- **阅读材料**
== == ==

供给侧改革的深远意义不亚于一场经济革命:重建经济竞争优势基础的革命。对于企业、产业乃至整个国家而言,传统上采用的成本领先战略,在很大程度上已经落伍,不足以保证在日益激烈的经济竞争中获得战略优势,甚至不足以保证企业的生存。供给侧改革的根本目的,就在于为中国经济重建竞争优势的厚实基础,避免在日益激烈的全球竞争中沦为输家,主要涉及四个重大主题——经济政策导向、政府与市场关系、平等竞争和企业家精神。

== == ==

- **题目 1**
摘录阅读材料中的一段原文,从含有“供给侧改革的深远意义不亚于一”的地方开始,到“关系、平等竞争和企业家精神。”之后为止。
- **题目 2**
根据阅读材料回答:
(a) 供给侧改革的深远意义不亚于什么?
(b) 传统上采用的哪种战略已在很大程度上落伍?
(c) 供给侧改革主要涉及哪四个重大主题?
清单内容与本练习无关。

== == ==

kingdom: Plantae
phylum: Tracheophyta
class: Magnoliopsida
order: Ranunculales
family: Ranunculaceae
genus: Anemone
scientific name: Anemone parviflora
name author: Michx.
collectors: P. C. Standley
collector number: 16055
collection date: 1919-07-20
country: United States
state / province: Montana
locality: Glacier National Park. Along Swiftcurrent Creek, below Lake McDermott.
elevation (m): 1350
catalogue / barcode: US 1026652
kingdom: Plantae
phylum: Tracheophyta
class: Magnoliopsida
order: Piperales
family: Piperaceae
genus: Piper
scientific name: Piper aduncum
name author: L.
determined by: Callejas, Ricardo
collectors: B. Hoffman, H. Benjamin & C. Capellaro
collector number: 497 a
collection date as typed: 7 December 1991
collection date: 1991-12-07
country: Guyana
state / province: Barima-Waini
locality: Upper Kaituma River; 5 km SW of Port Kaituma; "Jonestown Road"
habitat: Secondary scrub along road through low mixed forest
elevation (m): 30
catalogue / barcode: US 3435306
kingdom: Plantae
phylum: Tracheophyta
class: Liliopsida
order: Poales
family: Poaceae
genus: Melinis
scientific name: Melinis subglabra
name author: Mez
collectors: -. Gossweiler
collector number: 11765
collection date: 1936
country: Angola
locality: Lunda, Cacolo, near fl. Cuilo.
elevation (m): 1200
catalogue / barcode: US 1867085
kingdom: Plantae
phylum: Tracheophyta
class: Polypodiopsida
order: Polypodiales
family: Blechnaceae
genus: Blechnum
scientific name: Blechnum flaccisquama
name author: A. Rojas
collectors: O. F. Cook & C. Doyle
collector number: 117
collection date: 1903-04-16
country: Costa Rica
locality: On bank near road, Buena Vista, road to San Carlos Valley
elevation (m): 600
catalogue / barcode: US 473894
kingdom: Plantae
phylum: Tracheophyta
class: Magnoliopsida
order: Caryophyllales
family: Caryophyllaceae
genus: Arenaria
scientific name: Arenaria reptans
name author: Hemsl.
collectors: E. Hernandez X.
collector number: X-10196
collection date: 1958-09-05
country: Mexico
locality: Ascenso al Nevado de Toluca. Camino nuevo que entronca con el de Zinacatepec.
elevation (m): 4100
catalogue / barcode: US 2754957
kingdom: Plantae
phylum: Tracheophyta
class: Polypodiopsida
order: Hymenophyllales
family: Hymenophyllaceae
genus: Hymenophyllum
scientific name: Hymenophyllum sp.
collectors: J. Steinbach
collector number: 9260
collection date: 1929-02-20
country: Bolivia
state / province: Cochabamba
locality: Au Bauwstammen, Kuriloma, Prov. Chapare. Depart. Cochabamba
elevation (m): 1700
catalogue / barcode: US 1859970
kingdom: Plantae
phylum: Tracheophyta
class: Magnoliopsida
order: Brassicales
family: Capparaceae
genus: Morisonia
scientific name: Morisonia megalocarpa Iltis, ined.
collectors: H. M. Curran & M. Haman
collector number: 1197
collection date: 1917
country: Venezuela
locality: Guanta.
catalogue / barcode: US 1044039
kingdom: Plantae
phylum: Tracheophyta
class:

== == ==

- **参考答案 1**
供给侧改革的深远意义不亚于一场经济革命:重建经济竞争优势基础的革命。对于企业、产业乃至整个国家而言,传统上采用的成本领先战略,在很大程度上已经落伍,不足以保证在日益激烈的经济竞争中获得战略优势,甚至不足以保证企业的生存。供给侧改革的根本目的,就在于为中国经济重建竞争优势的厚实基础,避免在日益激烈的全球竞争中沦为输家,主要涉及四个重大主题——经济政策导向、政府与市场关系、平等竞争和企业家精神。

- **参考答案 2**
(a) 一场经济革命,即重建经济竞争优势基础的革命。
(b) 成本领先战略。
(c) 经济政策导向、政府与市场关系、平等竞争和企业家精神。